EXERCISE AIM: Give the listing again word for word. Skip the pictures.

DATA PROVIDED:
::::::
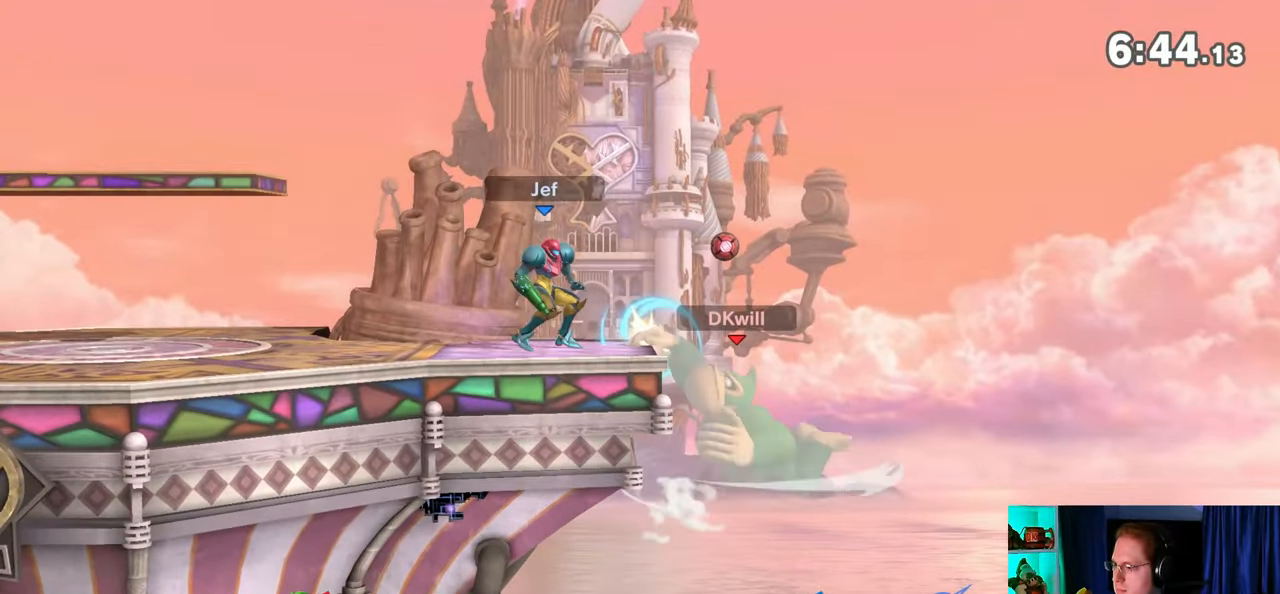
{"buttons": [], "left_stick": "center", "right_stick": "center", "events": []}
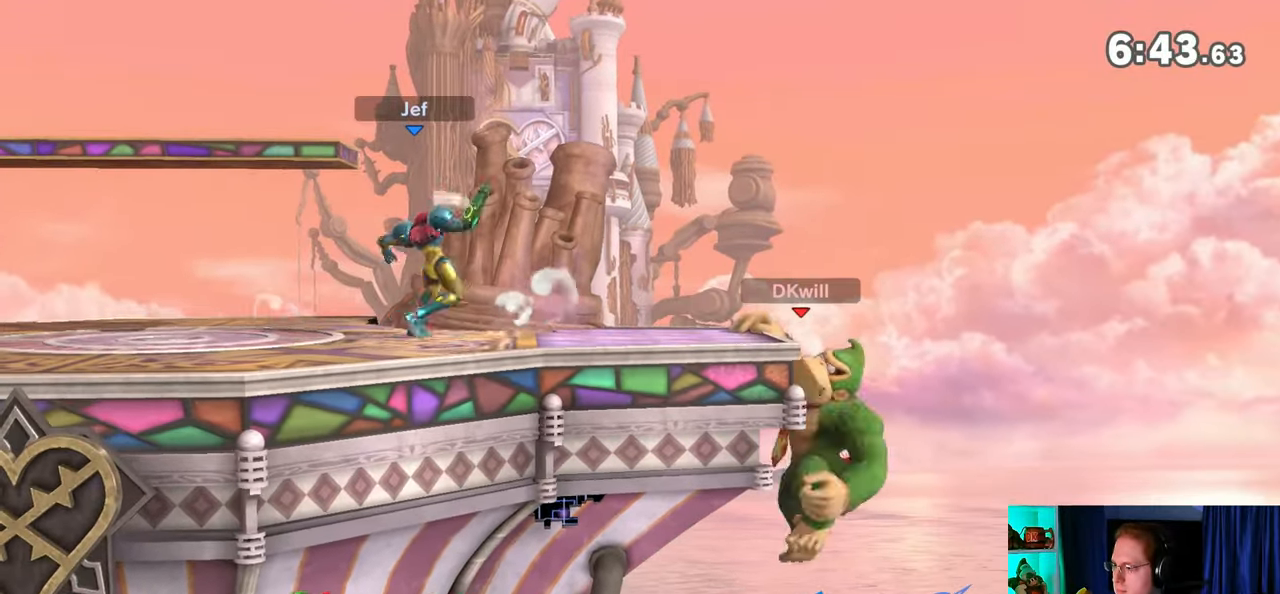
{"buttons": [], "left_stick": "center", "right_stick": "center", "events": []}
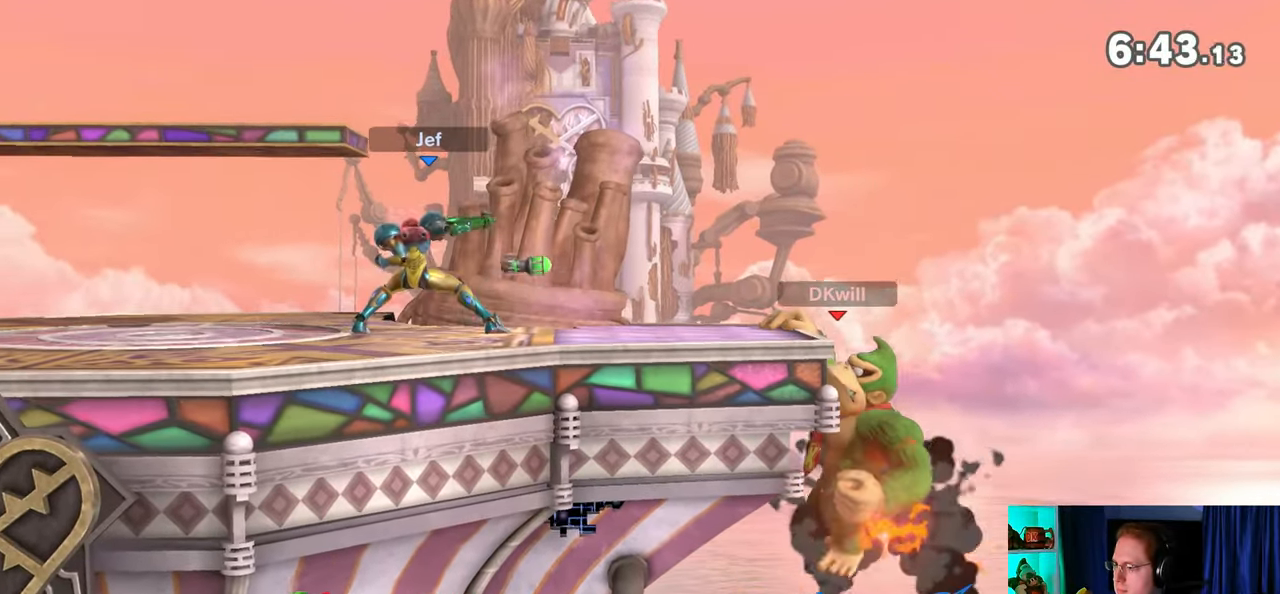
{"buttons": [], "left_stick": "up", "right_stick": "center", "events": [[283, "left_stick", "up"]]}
::::::
RESPONSE TO THIS TASK:
{"buttons": [], "left_stick": "center", "right_stick": "center", "events": []}
{"buttons": [], "left_stick": "center", "right_stick": "center", "events": []}
{"buttons": [], "left_stick": "up", "right_stick": "center", "events": [[283, "left_stick", "up"]]}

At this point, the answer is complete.